For macOS, I just use the AppleEvent as I described, for which Xojo provides a handy event.
For Win/Lin there are two issues:
how does one send a message to a running desktop app? What event does one use inside the application to detect that the message is available?
for each of those two platforms, what would be the internal format of the message so I can decode to decide what to do.
Specifically, I’m trying to figure out how to get my app to respond to mailto events generated by, f’rinstance, a web browser when a user clicks on a mailto: link.
Yes, I found that some time ago. But it does not then list my app as one which can be selected as the default app for mailto. So, having found that, I am no further forward.
Yes. In a Win-11 system I was using earlier today, if I navigate there it lists OUTLOOK.EXE. Thanks, that looks more promising as while the first one appears to relate to the default, the others may be Thunderbird regsitering itself.

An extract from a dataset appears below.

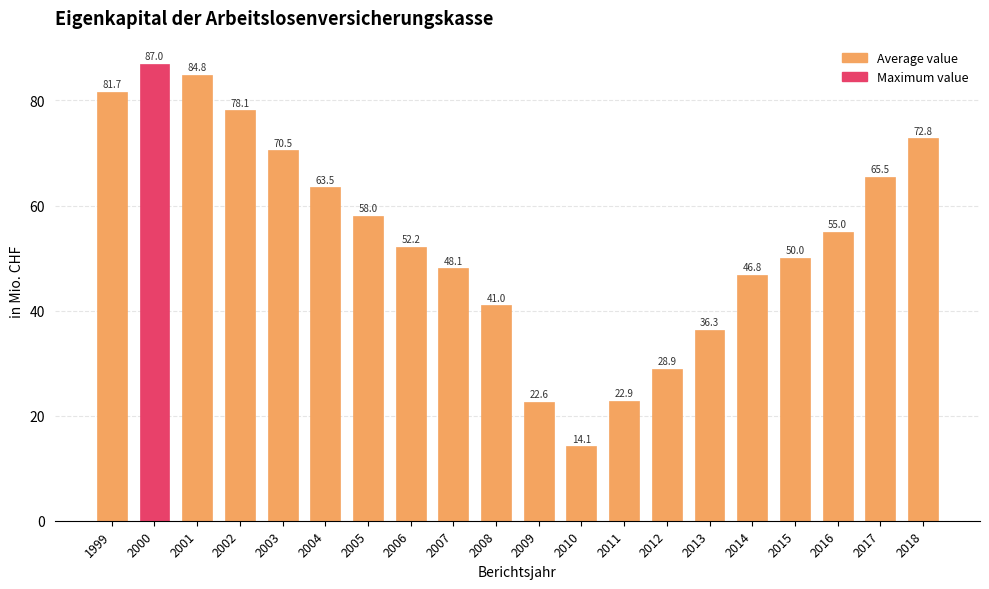

How many bars are there in total?

20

Thank you both for the pointers. The one thing missing from the Windows one, but not the macOS one, is that the Windows blog talks about a way to start the app which will react to the URI, but says nothing about how to manage when the app is already running and is in the foreground, being used.

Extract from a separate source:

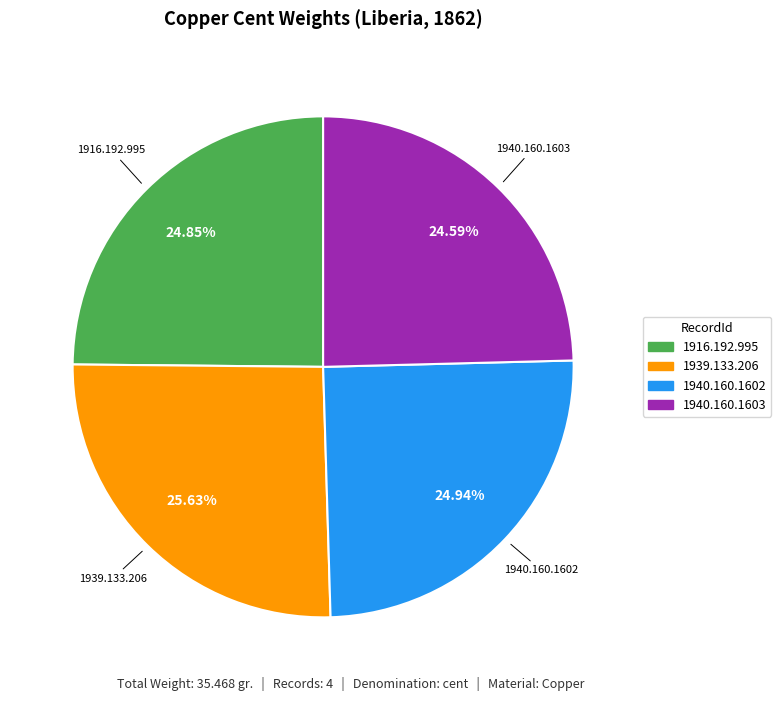

Approximately how many times larger is the value at 1940.160.1603 compared to 1940.160.1602?

1.0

Under macOS you get an event, or the app is started and then you get the event; on Windows the assumption seems to be that the app is not running, but that the app is started, and it should then look at system.CommandLine to see what, if anything, it has been sent.

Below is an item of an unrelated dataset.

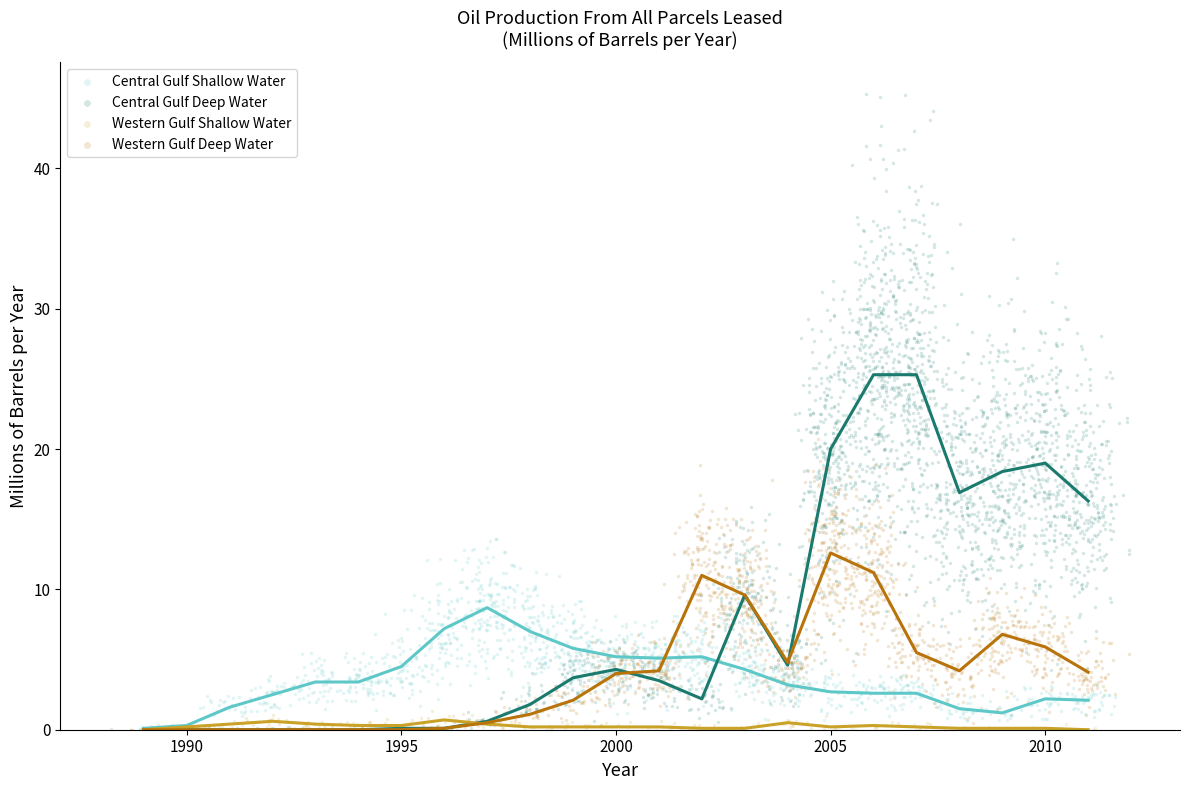

Which series has the widest spread of Y values?

Central Gulf Deep Water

So there is this fundamental difference, it seems, between macOS and Windows.
The trick to managing the Windows behavior is to use a mutex and an IPCSocket to tell your already running process what to do. I learned that from one of the old Xojo team who mentioned this was how the Feedback app worked.
As I hinted in my OP, I was afriad that this might be the case. But in any case it won’t be me telling my app what to do. It’ll be FireFox or Edge or Chrome - that is where the clickable mailto will be lurking. So what do they do, I wonder.